Want the truth on a budget? Write your own script. Mine is 200 lines of Python around the OpenAI, Anthropic, and Perplexity APIs, runs about $8 a month, and hands me raw answer text to grep through, which the commercial tools mostly hide behind charts.

Until the field agrees on a shared definition, every vendor keeps counting differently under the same word. A shared taxonomy would fix this: a standard for what "citation", "mention", and "source link" mean across tools, so the numbers become comparable. The Citation Signals work at llmoframework.com is one attempt at exactly that vocabulary.

What I actually run

Honest answer: two trackers, not seven.

I kept Otterly because it is cheap and its strict definition lines up with what I can verify in GA4. If Otterly says I got cited and GA4 shows a referrer click, I trust both. I kept my own Python script because it hands me raw text and I can change the definition tomorrow if I want.

I dropped the rest. Not because they are bad. Because paying $499 a month for a number I could not reconcile against a $29 tool was making me dumber, not smarter.

If you are about to spend money on an AI-citation tracker, do this first: write down what "citation" means to you, in one sentence. Then ask each vendor whether their definition matches yours. Most will not answer cleanly. That is your answer.

I wrote a book about exactly this measurement problem, including the Python script I use and the GA4 setup that pairs with it: LLMO: AI Search Optimization.

Top comments (2)

Performance Dev • Jun 2

Really thorough breakdown of the definition problem, Ken. The 8.2x spread isn't surprising once you realize each tool answers a different question — but most teams won't do the cross-comparison work you did.

One subtlety worth adding: crawl topology interacts with citation tracking in ways most vendors don't talk about. If your site has 30,000 pages crawled but only 4,000 indexed, your citation numbers will be artificially depressed because the AI models are sampling a fraction of your content.

The $8/mo Python script is the right call. We built a similar approach and the ability to grep raw answer text catches patterns that commercial tools bury behind aggregation.

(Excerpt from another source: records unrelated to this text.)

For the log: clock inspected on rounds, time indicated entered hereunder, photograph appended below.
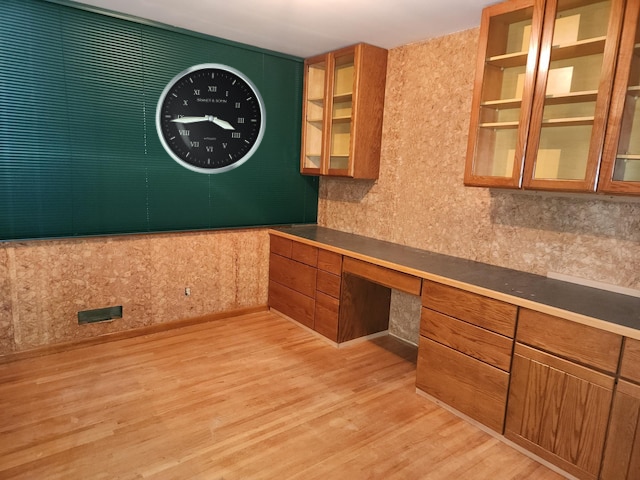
3:44
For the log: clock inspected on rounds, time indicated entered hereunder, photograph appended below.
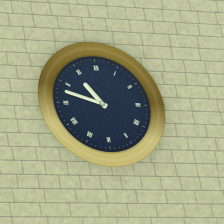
10:48
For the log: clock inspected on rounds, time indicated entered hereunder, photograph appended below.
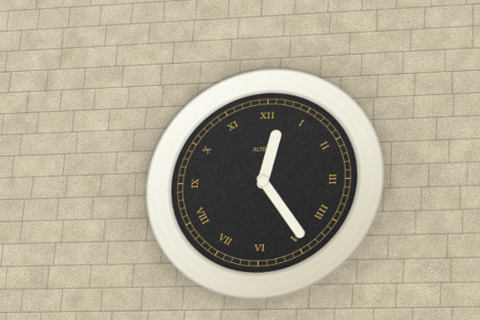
12:24
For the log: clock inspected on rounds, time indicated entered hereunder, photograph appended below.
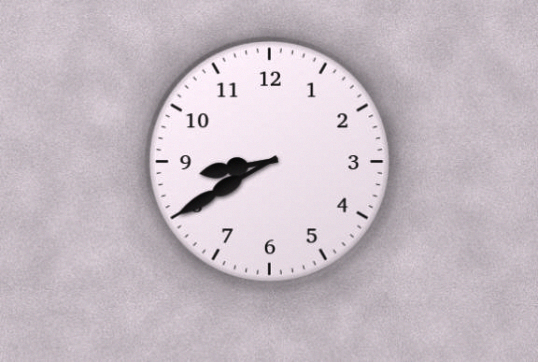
8:40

Out of curiosity: did you see any variance between what free-tier vs paid-tier API responses from the same LLM cited? ChatGPT's free tier cites about 2x more broadly, presumably from a coarser model path.

Performance Dev • Jun 2

Great point about the definition problem being the axis everything depends on — the 4-axis breakdown makes it clear that "citation" doesn't mean the same thing across any two tools. I'd add a corollary to axis #1 (what counts): even when two tools DO define a citation the same way, they're sampling LLM responses at different times, which means they're querying what are effectively different models (ChatGPT's API version from an hour ago vs now can return completely different citations for the same query string). The temporal variance between API endpoints may actually be wider than the definitional variance between tools. Have you tested running the same tracker back-to-back on the same day to isolate the time-of-query variance?